Task material:
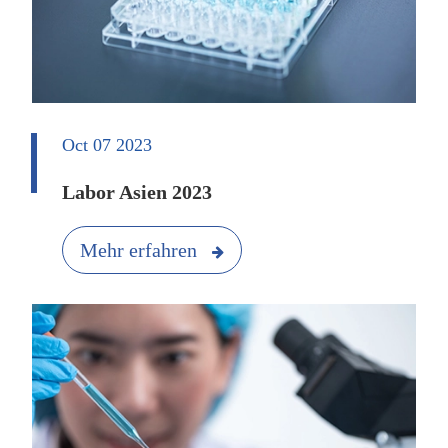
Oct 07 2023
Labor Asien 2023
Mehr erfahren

---

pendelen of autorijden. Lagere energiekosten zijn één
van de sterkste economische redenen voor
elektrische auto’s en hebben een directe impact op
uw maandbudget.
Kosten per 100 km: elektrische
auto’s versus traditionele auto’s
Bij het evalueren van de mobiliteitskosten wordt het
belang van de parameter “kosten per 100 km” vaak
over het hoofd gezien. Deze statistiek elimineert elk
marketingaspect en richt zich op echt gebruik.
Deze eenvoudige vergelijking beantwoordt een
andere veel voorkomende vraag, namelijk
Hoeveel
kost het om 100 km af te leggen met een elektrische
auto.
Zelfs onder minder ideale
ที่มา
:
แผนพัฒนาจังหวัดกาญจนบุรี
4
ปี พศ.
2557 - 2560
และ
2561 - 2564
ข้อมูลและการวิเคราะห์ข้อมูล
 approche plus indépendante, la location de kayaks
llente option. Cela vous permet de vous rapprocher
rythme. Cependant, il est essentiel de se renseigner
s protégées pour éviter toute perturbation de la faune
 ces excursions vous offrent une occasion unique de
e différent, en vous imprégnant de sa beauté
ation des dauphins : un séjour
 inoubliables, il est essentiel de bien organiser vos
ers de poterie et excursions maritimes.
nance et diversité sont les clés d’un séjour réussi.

Problem description: As listed above, the lines from the line with "andere veel voorkomende vraag, namelijk" to the line with "nance et diversité" are to be echoed exactly, with both ends included and nothing added.

Reply to the task:
andere veel voorkomende vraag, namelijk
Hoeveel
kost het om 100 km af te leggen met een elektrische
auto.
Zelfs onder minder ideale
ที่มา
:
แผนพัฒนาจังหวัดกาญจนบุรี
4
ปี พศ.
2557 - 2560
และ
2561 - 2564
ข้อมูลและการวิเคราะห์ข้อมูล
 approche plus indépendante, la location de kayaks
llente option. Cela vous permet de vous rapprocher
rythme. Cependant, il est essentiel de se renseigner
s protégées pour éviter toute perturbation de la faune
 ces excursions vous offrent une occasion unique de
e différent, en vous imprégnant de sa beauté
ation des dauphins : un séjour
 inoubliables, il est essentiel de bien organiser vos
ers de poterie et excursions maritimes.
nance et diversité sont les clés d’un séjour réussi.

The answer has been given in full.